Discussion 
Congenital adrenal hyperplasia (CAH) is a group of inherited disorders that are present at birth where the adrenal glands are hyperplastic, most commonly resulting from mutations or deletions of CYP21A. In CAH, the body is missing an enzyme that stimulates the adrenal gland to release cortisol. Disease severity and phenotypic presentation vary depending on the location and extent of gene mutations or deletions, which lead to complex allelic variations. Almost 300 CYP21A2 mutations have been identified, making genotyping these individuals a cumbersome undertaking. CAH can be seen as a continuum from salt wasting to mild forms but is divided into two categories for convenience: classical approximately 67% (“salt-losing,” severe, ex-congenital), and nonclassical approximately 33% (“non-salt-losing” or “simple-virilizing,” less severe, formerly known as late-onset or cryptic) according to the degree of aldosterone deficiency  Patients with classic CAH may present as simple virilizing CAH or salt-wasting CAH and are usually diagnosed in infancy while patients with non-classical  CAH may be asymptomatic or present with a milder form of virilization postnatally. [5] CYP21, found on chromosome 6p, near the human leukocyte antigen gene cluster, is the gene for adrenal 21-hydroxylase. Specific mutations may be linked to a degree of enzymatic dysfunction and the clinical manifestation of 21-hydroxylase insufficiency. Minor mutations on both alleles of the 21-hydroxylase gene are found in patients with non-classic forms [6] A retrospective cohort study conducted by Gidlöf et al. in Sweden found the CYP21A2 genotype in 81% of the patients, reflecting improved diagnostic usage of genetic studies. [7] The infant we are reporting was diagnosed solely based on clinical findings and laboratory values. Due to financial constraints and resource availability, genetic studies could not be conducted in our case.

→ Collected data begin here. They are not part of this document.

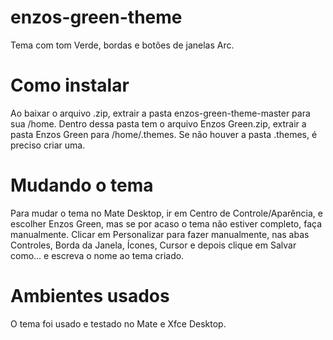 # enzos-green-theme
Tema com tom Verde, bordas e botões de janelas Arc.
# Como instalar
Ao baixar o arquivo .zip, extrair a pasta enzos-green-theme-master para sua /home. Dentro dessa pasta tem o arquivo Enzos Green.zip, extrair a pasta Enzos Green para /home/.themes. Se não houver a pasta .themes, é preciso criar uma.
# Mudando o tema
Para mudar o tema no Mate Desktop, ir em Centro de Controle/Aparência, e escolher Enzos Green, mas se por acaso o tema não estiver completo, faça manualmente. Clicar em Personalizar para fazer manualmente, nas abas Controles, Borda da Janela, Ícones, Cursor e depois clique em Salvar como... e escreva o nome ao tema criado.
# Ambientes usados
O tema foi usado e testado no Mate e Xfce Desktop.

It is shown that up to 29.3% of CAH patients had adrenal tumors. Abdominal ultrasound is the modality of choice for small-sized pediatric patients due to the lack of ionizing radiation, lower cost than cross-sectional imaging, and extensive availability. [8] In our situation, the ultrasound of the infant resulted in the adrenal glands being normal, ruling out the likelihood of an adrenal tumor.
Symptoms of Jacobs syndrome may be quite vague during childhood, and for this reason, most children go undiagnosed. However, Men with Jacobs syndrome who do display symptoms are most likely to exhibit tall stature and macrocephaly. Developmental delays and behavioral issues have been noted, as well as atonia, clinodactyly (medial curvature of a digit, i.e., 5th finger toward the 4th), and hypertelorism. The incidence of asthma and autism spectrum disorder also appears to be increased in these individuals. [9] other conditions such as Marfan syndrome and Sotos syndrome should be ruled out, in contrast to Jacobs syndrome, Marfan syndrome often presents with cardiac abnormalities such as aortic root dilatation and mitral valve prolapse. Sotos syndrome, also known as cerebral gigantism, is a rare genetic condition caused by a mutation in the NSD1 gene. Hallmark features include excessive growth during childhood, macrocephaly, learning disabilities, hypotonia, and seizure disorders. [10] Our patient had none of them.
Patients with Jacobs syndrome have been found to have an increased incidence of certain diseases. These include asthma, seizure disorders, and tremors. Some 47, XYY patients have been noted to have genitourinary abnormalities such as microphallus, hypoplastic scrotum, cryptorchidism, and hypospadias. These patients are also at an increased risk for learning disabilities, ADHD, autism spectrum disorder, and speech difficulties. [11]
The diagnosis of both CAH and Jacobs syndrome can be done prenatally with amniocentesis or chorionic villus sampling, and treatment involves dexamethasone administered at or before 10 weeks of gestation. A study conducted by Carlson et al. found that prenatal diagnosis and therapy of 21-hydroxylase deficiency is safe and effective in lowering or eliminating virilization in the affected female, sparing the newborn female the repercussions of genital ambiguity, sex misassignment, and gender confusion. [12] However, in our case, the mother did not undergo routine antenatal visits during the pregnancy leading to the failure of antenatal diagnosis of CAH as well as Jacob syndrome.
There is no treatment for XYY syndrome. The treatment option is generally only supportive, with attention given to the comorbidities of the patient. While medication cannot treat XYY syndrome, some medications can be used to treat conditions related to the syndrome. A person with XYY syndrome can get help with any learning or developmental delays through speech therapy, occupational therapy, or other assistance. Therapy can also help with ADD/ADHD, social interactions, and other behavioral problems. While The treatment for CAH is based on replacing normal glucocorticoid and mineralocorticoid needs, as well as psychological support [13,14] The patient is currently receiving hydrocortisone. The parents of the infant were counseled about the need for genital surgery and psychological support.